>>>>

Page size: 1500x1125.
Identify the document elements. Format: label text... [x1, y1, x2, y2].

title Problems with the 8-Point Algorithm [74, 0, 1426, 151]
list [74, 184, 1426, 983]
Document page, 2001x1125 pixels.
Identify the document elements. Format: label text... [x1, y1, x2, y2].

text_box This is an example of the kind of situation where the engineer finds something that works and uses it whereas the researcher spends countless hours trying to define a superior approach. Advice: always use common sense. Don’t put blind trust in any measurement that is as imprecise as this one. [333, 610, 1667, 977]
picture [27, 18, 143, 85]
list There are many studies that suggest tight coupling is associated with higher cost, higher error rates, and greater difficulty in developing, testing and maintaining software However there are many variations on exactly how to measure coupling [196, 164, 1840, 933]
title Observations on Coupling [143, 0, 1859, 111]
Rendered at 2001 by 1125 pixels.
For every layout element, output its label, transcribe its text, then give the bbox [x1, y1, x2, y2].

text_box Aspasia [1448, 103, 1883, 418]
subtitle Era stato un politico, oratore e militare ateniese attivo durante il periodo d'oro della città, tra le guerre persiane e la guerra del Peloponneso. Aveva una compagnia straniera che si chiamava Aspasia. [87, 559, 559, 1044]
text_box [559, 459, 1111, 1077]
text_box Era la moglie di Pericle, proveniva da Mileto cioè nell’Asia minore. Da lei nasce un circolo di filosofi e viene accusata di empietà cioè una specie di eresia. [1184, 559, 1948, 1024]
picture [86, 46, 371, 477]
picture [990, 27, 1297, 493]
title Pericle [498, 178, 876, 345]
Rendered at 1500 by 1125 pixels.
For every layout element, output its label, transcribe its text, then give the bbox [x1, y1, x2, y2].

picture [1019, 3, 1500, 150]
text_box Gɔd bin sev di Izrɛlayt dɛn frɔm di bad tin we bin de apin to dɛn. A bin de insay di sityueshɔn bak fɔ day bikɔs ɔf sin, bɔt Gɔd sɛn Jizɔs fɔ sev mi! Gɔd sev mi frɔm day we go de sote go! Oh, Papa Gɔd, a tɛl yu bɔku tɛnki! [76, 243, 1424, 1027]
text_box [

<<<<

## What is expected
Print the lines above, unchanged, from the start of the records to the line with "Document page, 2001x1125 pixels.", including that final line.

## Answer for the task
Page size: 1500x1125.
Identify the document elements. Format: label text... [x1, y1, x2, y2].

title Problems with the 8-Point Algorithm [74, 0, 1426, 151]
list [74, 184, 1426, 983]
Document page, 2001x1125 pixels.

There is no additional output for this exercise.